In a market where the only available therapies are for the symptomatic management of chorea, the efficacy results of AMT-130 are unprecedented. Key opinion leaders (KOLs) previously interviewed by GlobalData consistently highlighted the significant unmet need in the HD market for a therapy that can modify the disease, and slow or prevent progression, with AMT-103 poised to become the first treatment option for HD that meets this need. Based on previously announced data at 24 months, many KOLs had highlighted AMT-130 as particularly promising, being impressed by the data up to that point. uniQure announced plans to submit a biologics license application to the US Food and Drug Administration in the first quarter of 2026, and with previously granted orphan drug, fast-track, and regenerative medicine advanced therapy designations, approval in the US could be expected as early as the second half (H2) of 2026.

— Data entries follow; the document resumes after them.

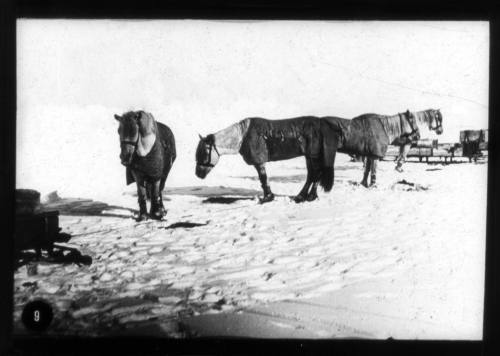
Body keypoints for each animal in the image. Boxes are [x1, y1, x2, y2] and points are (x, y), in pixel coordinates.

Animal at [193, 117, 342, 203]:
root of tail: (324, 125)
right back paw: (303, 196)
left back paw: (308, 197)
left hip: (313, 156)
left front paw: (267, 197)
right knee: (312, 175)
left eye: (204, 152)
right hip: (310, 156)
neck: (243, 135)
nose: (198, 174)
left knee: (316, 174)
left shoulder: (259, 162)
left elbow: (263, 178)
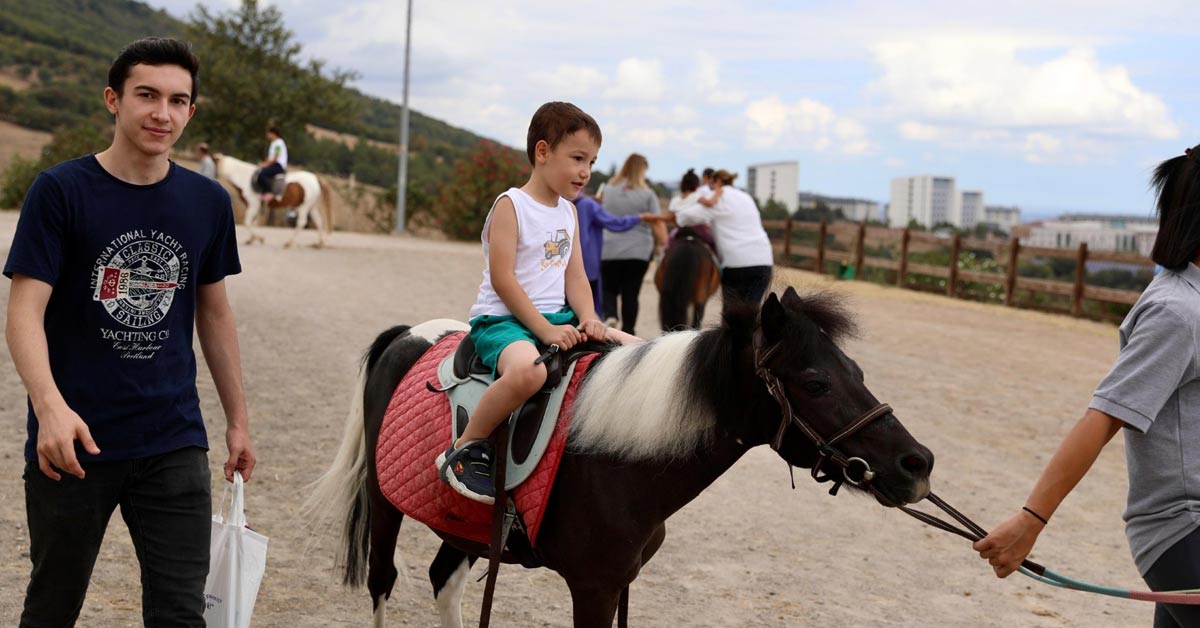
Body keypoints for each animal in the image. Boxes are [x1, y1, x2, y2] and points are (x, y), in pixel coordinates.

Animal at [309, 286, 936, 624]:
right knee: (383, 581)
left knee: (444, 581)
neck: (618, 461)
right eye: (815, 383)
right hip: (385, 504)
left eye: (855, 372)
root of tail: (409, 334)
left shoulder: (619, 584)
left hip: (462, 526)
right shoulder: (594, 588)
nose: (917, 464)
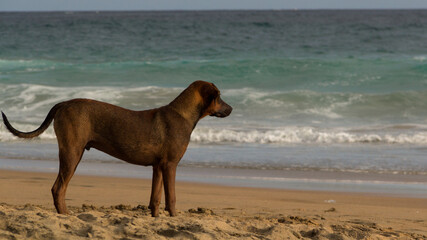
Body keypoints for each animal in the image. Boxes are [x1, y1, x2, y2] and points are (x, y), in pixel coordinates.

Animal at [1, 81, 232, 218]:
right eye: (219, 96)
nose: (231, 108)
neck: (183, 114)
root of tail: (64, 103)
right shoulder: (170, 165)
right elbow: (172, 198)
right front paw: (174, 218)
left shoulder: (158, 167)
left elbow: (155, 198)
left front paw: (155, 217)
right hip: (72, 153)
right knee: (58, 188)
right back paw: (65, 214)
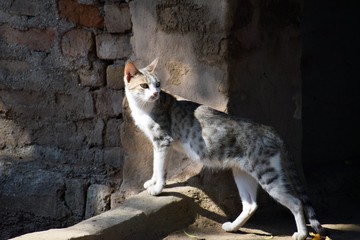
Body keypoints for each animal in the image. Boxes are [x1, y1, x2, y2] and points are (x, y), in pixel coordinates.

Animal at [123, 58, 326, 240]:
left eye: (158, 85)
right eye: (144, 86)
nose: (155, 94)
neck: (143, 107)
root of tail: (271, 129)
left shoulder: (163, 141)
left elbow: (159, 167)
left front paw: (157, 189)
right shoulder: (160, 144)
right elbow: (157, 166)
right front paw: (151, 182)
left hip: (268, 175)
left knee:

However, despite the significant results for AMT-130, barriers remain for uptake of the gene therapy, if approved. Firstly, as a gene therapy, AMT-130 is expected to be extremely expensive, which may pose reimbursement and access challenges for patients. Additionally, AMT-130 requires invasive, complex, magnetic resonance imaging-guided, convection-enhanced stereotactic neurosurgical delivery, which not all patients may be eligible for or want to undergo. This cumbersome route of administration will also pose a significant operational burden for AMT-130. Further, once the gene therapy has been administered it cannot be removed and despite being well tolerated with no serious adverse events observed since the trial was temporarily paused in 2022 and additional monitoring procedures were put in place following the neurosurgery, some KOLs remained cautious about the longer-term safety of a gene therapy given the pivotal trials have only enrolled a small number of patients, with only 12 patients in the high-dose AMT-130 group having reached the 36 month point thus far.

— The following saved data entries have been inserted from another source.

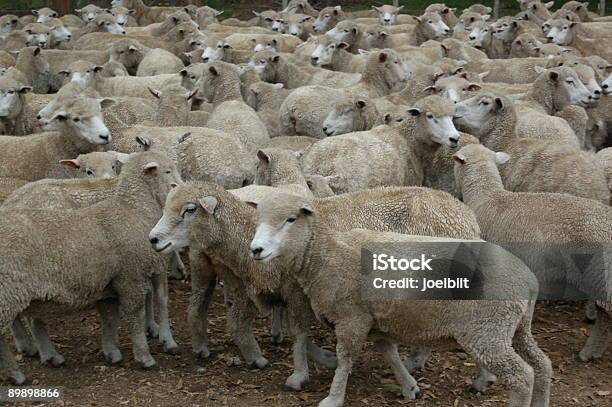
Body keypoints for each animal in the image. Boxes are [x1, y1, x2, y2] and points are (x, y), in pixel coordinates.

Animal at [0, 151, 179, 386]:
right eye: (167, 171)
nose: (181, 187)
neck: (133, 208)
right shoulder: (132, 277)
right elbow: (137, 314)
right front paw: (145, 355)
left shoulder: (109, 282)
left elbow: (109, 319)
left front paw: (112, 352)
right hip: (10, 291)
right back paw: (18, 373)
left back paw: (48, 355)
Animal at [247, 192, 548, 407]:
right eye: (257, 220)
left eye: (290, 219)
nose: (255, 250)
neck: (325, 253)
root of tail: (529, 280)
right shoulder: (376, 319)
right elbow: (389, 352)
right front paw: (409, 385)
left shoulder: (351, 319)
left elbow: (345, 358)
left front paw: (333, 397)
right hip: (514, 327)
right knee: (541, 364)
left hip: (488, 329)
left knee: (522, 376)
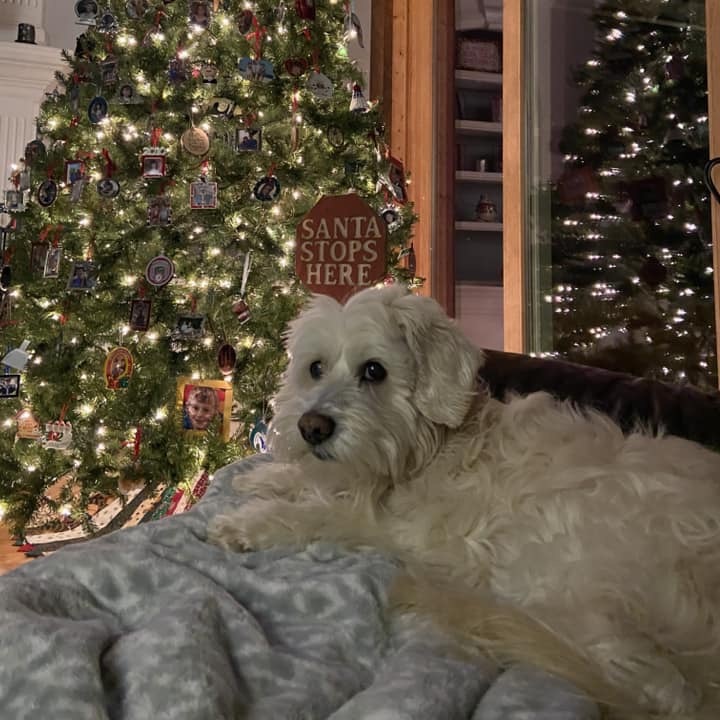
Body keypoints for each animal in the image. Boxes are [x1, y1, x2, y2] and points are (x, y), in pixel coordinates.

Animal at [212, 284, 720, 716]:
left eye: (374, 370)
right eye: (314, 368)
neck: (427, 449)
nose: (311, 427)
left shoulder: (379, 527)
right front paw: (266, 477)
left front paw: (247, 522)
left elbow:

As AMT-103 will likely not be available for all patients with HD, space remains for other developers pursuing alternative, potentially disease-modifying options for HD. Roche and Wave Therapeutics are both developing an antisense oligonucleotide for HD, and PTC Therapeutics/Novartis and Skyhawk Therapeutics are developing oral drugs targeting the huntingtin protein. KOLs were in favour of having a range of options for patients with HD, with many KOLs noting that if an oral drug could demonstrate significant efficacy, it would face the fewest access barriers for patients. Overall, GlobalData expects significant growth in the HD market over the next ten years, with uniQure’s AMT-130 having blockbuster potential.